YOUR ASSIGNMENT
Print the data below exactly, but only the lines from the one containing "MRI of an extremity" down to the one containing "- gross tumour", inclusive.

Dataset entries

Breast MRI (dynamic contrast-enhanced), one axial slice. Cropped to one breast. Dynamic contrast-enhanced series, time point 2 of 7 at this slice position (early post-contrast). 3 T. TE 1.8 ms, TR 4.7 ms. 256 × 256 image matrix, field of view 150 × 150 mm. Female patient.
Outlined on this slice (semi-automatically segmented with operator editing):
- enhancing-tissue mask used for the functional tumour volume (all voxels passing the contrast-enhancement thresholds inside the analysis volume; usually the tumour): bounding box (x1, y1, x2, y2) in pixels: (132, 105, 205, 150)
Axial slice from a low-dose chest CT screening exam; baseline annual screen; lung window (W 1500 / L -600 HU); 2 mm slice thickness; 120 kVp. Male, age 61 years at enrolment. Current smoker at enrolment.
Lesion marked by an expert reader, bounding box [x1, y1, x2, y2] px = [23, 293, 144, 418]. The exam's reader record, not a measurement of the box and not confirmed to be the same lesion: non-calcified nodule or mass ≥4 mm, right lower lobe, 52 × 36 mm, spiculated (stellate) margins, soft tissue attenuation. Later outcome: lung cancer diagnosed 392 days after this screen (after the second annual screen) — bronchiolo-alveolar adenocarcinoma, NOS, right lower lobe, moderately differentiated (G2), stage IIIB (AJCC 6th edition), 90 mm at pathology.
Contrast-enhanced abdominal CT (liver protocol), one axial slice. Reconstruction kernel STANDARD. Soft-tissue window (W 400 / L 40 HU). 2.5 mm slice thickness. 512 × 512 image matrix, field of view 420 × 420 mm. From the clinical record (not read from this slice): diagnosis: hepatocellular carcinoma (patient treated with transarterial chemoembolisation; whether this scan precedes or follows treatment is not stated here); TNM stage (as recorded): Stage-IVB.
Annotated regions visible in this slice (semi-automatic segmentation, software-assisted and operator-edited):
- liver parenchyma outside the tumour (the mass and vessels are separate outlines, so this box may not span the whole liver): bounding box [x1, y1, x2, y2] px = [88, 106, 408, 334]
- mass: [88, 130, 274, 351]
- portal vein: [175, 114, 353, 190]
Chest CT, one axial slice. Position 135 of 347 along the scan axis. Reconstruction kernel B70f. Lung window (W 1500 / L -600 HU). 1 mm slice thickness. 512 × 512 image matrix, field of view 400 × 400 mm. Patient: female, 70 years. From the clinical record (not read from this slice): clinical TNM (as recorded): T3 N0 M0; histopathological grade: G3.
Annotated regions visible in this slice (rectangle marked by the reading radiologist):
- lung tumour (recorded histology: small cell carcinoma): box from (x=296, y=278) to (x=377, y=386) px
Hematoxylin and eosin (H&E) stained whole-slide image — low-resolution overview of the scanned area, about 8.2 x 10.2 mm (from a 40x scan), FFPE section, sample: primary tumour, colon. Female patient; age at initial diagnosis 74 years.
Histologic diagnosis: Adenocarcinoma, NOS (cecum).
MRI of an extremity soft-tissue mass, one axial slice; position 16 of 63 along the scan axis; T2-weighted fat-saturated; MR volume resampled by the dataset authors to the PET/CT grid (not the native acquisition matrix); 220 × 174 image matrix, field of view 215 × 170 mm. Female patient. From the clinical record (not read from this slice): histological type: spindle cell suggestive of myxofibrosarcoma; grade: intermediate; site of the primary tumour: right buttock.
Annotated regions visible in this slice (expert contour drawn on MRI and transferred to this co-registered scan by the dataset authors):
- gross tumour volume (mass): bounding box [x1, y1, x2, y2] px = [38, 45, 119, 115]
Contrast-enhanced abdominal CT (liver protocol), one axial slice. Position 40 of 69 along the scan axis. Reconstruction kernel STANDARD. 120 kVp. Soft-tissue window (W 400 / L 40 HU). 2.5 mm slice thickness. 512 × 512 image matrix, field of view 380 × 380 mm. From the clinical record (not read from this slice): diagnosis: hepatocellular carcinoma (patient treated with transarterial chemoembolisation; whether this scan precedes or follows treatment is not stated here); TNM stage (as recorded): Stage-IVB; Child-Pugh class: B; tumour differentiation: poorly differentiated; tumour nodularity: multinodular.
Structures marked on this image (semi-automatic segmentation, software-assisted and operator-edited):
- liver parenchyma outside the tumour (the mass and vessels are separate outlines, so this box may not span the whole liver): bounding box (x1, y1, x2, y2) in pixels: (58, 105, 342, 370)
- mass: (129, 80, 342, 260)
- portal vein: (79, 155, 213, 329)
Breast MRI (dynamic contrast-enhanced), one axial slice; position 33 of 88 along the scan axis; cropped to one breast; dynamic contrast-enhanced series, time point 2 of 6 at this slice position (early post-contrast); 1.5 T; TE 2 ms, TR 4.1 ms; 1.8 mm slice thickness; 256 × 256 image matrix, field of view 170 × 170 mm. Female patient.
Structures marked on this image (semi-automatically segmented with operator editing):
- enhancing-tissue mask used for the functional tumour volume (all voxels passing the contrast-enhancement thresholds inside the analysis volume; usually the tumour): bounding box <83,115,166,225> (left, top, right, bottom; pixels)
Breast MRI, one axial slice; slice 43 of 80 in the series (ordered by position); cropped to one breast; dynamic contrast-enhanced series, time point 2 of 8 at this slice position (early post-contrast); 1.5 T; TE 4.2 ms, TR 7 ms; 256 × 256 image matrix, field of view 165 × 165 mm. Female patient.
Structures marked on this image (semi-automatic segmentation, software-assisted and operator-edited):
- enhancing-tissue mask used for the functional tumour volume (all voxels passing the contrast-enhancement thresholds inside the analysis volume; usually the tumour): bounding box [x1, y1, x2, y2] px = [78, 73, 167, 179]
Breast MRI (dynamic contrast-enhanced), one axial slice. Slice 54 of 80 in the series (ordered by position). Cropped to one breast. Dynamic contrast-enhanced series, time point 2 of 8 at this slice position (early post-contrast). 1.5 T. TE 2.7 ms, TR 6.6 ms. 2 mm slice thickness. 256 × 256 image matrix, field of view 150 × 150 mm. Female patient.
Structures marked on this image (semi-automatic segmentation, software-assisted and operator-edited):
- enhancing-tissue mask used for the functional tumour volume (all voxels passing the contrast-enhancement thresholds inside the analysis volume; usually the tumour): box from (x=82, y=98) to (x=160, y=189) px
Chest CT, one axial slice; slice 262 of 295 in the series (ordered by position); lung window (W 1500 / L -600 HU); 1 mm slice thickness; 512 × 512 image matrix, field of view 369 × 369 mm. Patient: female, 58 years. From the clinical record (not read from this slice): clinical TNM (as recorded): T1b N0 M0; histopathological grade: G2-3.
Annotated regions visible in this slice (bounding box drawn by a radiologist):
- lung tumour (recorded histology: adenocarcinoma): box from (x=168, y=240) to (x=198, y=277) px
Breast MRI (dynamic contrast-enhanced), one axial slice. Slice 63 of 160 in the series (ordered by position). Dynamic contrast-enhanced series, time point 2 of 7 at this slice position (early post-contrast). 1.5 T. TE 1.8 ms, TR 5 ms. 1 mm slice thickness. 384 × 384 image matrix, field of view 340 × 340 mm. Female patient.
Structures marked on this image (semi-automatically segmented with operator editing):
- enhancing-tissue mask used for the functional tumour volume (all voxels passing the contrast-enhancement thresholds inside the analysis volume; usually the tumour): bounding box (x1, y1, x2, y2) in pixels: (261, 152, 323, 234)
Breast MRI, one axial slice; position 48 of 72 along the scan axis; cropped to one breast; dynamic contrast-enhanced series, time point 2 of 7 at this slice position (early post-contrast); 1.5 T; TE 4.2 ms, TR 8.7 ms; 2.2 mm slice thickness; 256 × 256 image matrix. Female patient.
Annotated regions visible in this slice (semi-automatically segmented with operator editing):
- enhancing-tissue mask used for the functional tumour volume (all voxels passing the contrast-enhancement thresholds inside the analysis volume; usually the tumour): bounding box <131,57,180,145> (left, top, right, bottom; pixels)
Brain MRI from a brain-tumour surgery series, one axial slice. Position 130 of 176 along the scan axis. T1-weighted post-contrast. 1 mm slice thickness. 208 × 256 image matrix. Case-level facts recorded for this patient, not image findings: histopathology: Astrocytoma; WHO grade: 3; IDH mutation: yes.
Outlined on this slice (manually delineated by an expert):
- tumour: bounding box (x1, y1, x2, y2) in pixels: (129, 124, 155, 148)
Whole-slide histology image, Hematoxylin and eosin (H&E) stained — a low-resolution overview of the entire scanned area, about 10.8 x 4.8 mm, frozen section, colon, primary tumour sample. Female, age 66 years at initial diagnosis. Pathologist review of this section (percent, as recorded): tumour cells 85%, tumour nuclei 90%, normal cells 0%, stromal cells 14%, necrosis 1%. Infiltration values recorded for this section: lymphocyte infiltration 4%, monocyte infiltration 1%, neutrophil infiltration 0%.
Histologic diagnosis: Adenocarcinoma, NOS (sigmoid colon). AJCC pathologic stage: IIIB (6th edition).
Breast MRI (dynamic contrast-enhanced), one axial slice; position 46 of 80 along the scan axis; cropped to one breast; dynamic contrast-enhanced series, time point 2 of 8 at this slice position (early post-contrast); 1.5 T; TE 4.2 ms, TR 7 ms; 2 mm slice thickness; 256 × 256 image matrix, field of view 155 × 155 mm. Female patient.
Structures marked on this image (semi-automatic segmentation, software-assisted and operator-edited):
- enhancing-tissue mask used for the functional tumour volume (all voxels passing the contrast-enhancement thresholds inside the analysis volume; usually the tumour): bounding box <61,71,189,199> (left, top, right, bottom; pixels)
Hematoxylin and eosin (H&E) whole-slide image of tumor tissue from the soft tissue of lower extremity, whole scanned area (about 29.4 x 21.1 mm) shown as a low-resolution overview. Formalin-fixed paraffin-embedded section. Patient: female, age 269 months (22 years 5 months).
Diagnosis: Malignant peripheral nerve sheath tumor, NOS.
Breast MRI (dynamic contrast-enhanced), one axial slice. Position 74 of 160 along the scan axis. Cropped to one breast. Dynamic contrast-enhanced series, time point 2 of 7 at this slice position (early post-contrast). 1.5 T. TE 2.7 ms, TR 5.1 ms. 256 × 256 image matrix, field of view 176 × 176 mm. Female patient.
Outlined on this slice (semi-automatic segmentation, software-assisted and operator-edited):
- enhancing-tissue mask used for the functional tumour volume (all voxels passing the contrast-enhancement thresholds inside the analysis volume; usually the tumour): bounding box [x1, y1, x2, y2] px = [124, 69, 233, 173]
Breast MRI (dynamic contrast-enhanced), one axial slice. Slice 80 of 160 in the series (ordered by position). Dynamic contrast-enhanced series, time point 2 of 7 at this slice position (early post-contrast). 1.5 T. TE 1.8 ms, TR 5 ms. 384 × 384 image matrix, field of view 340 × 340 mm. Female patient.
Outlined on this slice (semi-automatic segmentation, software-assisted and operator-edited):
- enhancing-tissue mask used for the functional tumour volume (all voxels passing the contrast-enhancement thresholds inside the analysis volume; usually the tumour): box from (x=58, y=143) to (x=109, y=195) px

RESULT FOR THIS TASK
MRI of an extremity soft-tissue mass, one axial slice; position 16 of 63 along the scan axis; T2-weighted fat-saturated; MR volume resampled by the dataset authors to the PET/CT grid (not the native acquisition matrix); 220 × 174 image matrix, field of view 215 × 170 mm. Female patient. From the clinical record (not read from this slice): histological type: spindle cell suggestive of myxofibrosarcoma; grade: intermediate; site of the primary tumour: right buttock.
Annotated regions visible in this slice (expert contour drawn on MRI and transferred to this co-registered scan by the dataset authors):
- gross tumour volume (mass): bounding box [x1, y1, x2, y2] px = [38, 45, 119, 115]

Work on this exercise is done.